» Task requirements
Report each line of the entries below that has the word "with" in it.

» Material for the task
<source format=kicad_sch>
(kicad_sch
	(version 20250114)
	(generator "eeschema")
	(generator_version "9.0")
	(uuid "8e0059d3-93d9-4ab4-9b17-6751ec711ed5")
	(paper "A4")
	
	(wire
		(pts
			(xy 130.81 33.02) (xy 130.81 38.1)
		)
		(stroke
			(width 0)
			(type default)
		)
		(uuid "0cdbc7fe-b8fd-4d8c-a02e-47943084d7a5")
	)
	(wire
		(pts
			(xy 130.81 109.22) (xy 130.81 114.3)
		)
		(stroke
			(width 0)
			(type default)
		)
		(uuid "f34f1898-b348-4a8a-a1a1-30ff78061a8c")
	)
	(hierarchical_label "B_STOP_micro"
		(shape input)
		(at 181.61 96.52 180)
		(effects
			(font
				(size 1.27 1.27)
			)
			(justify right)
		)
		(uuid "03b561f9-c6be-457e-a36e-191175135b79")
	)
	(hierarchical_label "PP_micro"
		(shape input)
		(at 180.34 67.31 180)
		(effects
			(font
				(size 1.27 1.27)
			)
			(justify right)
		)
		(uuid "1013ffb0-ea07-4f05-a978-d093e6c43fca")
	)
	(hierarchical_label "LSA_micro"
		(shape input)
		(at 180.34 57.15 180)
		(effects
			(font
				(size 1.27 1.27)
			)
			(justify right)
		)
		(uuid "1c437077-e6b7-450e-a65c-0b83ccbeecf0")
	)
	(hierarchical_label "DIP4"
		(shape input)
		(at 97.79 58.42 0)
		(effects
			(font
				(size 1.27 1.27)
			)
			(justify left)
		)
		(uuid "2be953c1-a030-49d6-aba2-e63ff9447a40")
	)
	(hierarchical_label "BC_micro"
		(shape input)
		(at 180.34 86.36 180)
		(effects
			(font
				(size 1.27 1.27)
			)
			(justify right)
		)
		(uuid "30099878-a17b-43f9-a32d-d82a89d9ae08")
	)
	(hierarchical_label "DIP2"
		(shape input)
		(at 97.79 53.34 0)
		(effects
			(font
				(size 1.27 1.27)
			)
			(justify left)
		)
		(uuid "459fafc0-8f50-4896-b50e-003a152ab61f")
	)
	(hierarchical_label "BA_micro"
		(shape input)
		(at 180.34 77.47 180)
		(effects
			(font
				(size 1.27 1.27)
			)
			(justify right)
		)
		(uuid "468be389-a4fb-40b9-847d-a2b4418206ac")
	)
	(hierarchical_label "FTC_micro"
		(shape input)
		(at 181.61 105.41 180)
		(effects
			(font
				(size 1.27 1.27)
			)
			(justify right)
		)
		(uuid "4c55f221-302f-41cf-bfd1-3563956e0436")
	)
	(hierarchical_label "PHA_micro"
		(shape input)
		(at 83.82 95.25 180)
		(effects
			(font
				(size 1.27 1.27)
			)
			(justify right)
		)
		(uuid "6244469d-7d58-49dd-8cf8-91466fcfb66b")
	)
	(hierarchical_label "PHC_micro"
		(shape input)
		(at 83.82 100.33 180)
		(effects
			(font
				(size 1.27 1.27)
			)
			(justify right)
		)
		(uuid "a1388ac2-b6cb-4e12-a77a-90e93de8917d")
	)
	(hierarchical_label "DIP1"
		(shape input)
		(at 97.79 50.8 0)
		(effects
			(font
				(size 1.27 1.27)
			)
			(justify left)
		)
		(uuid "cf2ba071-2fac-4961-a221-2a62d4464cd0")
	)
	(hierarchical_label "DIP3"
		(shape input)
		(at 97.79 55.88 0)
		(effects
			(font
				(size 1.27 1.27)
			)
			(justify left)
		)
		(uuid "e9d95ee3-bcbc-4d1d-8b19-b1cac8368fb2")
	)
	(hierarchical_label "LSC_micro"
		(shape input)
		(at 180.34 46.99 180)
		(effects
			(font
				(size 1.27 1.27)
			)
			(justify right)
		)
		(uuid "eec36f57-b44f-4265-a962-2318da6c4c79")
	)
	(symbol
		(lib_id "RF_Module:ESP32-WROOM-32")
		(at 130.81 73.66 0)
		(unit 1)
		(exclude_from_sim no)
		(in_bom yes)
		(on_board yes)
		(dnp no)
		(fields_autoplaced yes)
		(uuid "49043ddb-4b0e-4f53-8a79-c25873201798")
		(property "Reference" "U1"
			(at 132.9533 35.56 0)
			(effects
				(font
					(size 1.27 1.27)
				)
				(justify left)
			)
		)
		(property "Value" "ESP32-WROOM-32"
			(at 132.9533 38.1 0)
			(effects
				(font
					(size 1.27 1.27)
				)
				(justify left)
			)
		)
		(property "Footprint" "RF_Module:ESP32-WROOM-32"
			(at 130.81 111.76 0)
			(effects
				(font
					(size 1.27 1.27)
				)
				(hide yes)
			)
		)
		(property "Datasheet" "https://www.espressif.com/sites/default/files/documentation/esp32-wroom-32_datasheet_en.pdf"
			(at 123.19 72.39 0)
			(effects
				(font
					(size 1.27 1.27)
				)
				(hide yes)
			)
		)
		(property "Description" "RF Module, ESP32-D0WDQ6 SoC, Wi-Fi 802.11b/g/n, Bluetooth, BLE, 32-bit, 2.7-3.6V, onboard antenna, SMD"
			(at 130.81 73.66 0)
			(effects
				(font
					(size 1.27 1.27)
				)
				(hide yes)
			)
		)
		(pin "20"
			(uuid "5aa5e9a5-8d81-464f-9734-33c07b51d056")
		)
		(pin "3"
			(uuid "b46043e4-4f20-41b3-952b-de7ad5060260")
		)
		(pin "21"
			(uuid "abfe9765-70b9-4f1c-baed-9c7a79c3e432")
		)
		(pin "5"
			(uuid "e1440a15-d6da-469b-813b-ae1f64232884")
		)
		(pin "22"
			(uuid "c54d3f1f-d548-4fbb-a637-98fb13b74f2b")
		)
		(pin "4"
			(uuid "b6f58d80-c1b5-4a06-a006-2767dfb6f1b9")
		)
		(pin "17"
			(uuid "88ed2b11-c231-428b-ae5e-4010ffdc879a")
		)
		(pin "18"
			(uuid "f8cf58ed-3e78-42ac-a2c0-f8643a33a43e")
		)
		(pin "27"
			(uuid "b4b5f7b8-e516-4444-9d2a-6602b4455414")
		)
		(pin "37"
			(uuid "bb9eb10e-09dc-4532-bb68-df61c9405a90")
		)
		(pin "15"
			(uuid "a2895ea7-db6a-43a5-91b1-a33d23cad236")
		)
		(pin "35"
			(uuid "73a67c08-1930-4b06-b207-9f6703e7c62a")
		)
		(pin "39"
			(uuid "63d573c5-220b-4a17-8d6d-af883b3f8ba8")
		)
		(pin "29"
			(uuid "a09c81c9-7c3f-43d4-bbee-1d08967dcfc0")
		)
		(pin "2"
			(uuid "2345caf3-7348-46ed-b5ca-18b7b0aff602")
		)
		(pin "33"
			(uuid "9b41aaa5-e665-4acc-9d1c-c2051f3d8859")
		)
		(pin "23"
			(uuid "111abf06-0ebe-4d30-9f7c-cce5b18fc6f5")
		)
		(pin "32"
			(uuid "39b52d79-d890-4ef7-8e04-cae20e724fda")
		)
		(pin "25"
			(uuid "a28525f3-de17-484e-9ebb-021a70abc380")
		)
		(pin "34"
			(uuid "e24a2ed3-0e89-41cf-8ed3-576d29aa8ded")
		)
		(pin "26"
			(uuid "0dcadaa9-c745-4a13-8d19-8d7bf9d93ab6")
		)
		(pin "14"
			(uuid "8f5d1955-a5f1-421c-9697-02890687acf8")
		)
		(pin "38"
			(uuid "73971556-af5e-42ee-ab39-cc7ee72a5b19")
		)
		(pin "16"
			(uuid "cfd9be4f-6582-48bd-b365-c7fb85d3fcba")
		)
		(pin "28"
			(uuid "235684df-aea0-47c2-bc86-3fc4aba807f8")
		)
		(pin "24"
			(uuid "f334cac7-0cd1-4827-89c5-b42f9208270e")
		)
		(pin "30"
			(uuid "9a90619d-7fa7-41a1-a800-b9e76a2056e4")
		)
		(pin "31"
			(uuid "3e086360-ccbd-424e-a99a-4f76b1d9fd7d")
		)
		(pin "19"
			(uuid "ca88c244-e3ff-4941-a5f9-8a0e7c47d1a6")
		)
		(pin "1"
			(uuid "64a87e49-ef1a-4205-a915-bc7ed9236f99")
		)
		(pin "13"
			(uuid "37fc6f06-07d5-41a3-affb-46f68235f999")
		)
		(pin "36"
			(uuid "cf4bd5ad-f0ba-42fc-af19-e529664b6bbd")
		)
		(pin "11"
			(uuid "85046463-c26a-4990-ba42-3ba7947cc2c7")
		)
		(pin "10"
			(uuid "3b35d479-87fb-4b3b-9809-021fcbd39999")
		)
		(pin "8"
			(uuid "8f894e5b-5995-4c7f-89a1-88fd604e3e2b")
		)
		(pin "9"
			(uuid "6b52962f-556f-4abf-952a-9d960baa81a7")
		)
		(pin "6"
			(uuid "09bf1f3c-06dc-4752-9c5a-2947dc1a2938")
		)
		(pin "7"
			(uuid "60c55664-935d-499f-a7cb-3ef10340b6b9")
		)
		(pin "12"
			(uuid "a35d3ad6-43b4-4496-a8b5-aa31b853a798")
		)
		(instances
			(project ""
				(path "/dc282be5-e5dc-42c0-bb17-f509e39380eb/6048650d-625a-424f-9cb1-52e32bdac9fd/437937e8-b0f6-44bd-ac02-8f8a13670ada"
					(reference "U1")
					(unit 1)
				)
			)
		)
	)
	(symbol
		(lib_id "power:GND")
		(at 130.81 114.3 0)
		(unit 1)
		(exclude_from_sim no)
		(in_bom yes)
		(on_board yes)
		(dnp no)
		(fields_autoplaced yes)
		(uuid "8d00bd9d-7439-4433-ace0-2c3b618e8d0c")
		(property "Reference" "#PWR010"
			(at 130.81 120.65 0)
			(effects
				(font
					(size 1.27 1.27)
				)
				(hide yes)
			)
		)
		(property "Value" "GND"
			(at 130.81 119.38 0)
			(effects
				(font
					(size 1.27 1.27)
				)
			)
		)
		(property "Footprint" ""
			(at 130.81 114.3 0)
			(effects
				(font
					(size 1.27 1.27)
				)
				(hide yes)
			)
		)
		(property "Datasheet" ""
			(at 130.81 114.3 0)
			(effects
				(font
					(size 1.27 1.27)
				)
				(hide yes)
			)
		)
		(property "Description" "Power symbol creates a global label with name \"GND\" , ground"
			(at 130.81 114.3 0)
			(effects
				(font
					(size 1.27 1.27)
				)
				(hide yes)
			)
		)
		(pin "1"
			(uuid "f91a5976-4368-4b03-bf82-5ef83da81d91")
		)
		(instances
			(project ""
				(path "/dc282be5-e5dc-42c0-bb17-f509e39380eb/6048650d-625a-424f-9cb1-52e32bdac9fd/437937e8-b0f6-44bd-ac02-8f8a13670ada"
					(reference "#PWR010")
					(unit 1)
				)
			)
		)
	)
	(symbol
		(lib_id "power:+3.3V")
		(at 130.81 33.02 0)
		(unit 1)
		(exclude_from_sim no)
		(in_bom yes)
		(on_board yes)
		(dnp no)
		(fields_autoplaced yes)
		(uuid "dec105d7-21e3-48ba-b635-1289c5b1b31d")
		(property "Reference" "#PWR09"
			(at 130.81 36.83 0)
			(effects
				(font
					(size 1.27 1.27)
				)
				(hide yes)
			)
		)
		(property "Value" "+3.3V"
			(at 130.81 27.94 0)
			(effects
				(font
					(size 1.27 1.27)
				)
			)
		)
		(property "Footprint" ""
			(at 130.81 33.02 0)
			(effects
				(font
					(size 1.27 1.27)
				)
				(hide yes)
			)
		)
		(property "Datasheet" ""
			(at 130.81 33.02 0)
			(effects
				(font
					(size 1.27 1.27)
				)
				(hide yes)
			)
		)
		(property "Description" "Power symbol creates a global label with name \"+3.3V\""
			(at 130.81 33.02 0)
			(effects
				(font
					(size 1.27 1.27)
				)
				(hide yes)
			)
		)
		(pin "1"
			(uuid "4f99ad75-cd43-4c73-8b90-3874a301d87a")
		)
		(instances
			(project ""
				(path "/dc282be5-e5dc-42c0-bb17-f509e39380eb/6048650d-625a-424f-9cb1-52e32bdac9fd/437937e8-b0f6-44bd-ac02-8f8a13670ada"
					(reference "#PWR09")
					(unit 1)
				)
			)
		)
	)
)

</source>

» Solution for this task
		(property "Description" "Power symbol creates a global label with name \"GND\" , ground"
		(property "Description" "Power symbol creates a global label with name \"+3.3V\""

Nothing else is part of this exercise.